Task item: Produce a verbatim transcription of all records.
- - -
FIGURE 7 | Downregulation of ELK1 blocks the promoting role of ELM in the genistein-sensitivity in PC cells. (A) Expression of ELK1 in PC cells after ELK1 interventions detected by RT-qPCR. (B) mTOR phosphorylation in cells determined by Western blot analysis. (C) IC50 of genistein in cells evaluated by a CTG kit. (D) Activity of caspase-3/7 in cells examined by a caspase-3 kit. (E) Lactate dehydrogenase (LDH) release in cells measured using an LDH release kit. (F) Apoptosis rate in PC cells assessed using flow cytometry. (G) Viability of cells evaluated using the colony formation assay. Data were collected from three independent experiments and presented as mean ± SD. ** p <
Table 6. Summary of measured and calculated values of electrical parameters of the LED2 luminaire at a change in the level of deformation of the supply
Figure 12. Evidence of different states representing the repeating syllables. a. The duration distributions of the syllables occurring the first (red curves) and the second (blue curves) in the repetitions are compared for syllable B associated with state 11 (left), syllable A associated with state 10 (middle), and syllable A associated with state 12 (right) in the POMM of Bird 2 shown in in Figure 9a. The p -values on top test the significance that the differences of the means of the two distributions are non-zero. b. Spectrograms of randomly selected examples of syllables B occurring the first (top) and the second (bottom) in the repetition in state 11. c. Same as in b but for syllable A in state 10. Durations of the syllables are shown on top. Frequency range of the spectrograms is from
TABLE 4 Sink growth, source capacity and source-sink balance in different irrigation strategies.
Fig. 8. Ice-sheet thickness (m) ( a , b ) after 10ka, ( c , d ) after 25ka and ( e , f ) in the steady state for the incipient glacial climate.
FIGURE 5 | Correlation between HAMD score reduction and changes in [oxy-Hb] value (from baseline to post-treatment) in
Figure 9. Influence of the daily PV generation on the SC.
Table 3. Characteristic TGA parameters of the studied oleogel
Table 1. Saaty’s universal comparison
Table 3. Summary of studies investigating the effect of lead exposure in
- - -
Solution to the exercise:
FIGURE 7 | Downregulation of ELK1 blocks the promoting role of ELM in the genistein-sensitivity in PC cells. (A) Expression of ELK1 in PC cells after ELK1 interventions detected by RT-qPCR. (B) mTOR phosphorylation in cells determined by Western blot analysis. (C) IC50 of genistein in cells evaluated by a CTG kit. (D) Activity of caspase-3/7 in cells examined by a caspase-3 kit. (E) Lactate dehydrogenase (LDH) release in cells measured using an LDH release kit. (F) Apoptosis rate in PC cells assessed using flow cytometry. (G) Viability of cells evaluated using the colony formation assay. Data were collected from three independent experiments and presented as mean ± SD. ** p <
Table 6. Summary of measured and calculated values of electrical parameters of the LED2 luminaire at a change in the level of deformation of the supply
Figure 12. Evidence of different states representing the repeating syllables. a. The duration distributions of the syllables occurring the first (red curves) and the second (blue curves) in the repetitions are compared for syllable B associated with state 11 (left), syllable A associated with state 10 (middle), and syllable A associated with state 12 (right) in the POMM of Bird 2 shown in in Figure 9a. The p -values on top test the significance that the differences of the means of the two distributions are non-zero. b. Spectrograms of randomly selected examples of syllables B occurring the first (top) and the second (bottom) in the repetition in state 11. c. Same as in b but for syllable A in state 10. Durations of the syllables are shown on top. Frequency range of the spectrograms is from
TABLE 4 Sink growth, source capacity and source-sink balance in different irrigation strategies.
Fig. 8. Ice-sheet thickness (m) ( a , b ) after 10ka, ( c , d ) after 25ka and ( e , f ) in the steady state for the incipient glacial climate.
FIGURE 5 | Correlation between HAMD score reduction and changes in [oxy-Hb] value (from baseline to post-treatment) in
Figure 9. Influence of the daily PV generation on the SC.
Table 3. Characteristic TGA parameters of the studied oleogel
Table 1. Saaty’s universal comparison
Table 3. Summary of studies investigating the effect of lead exposure in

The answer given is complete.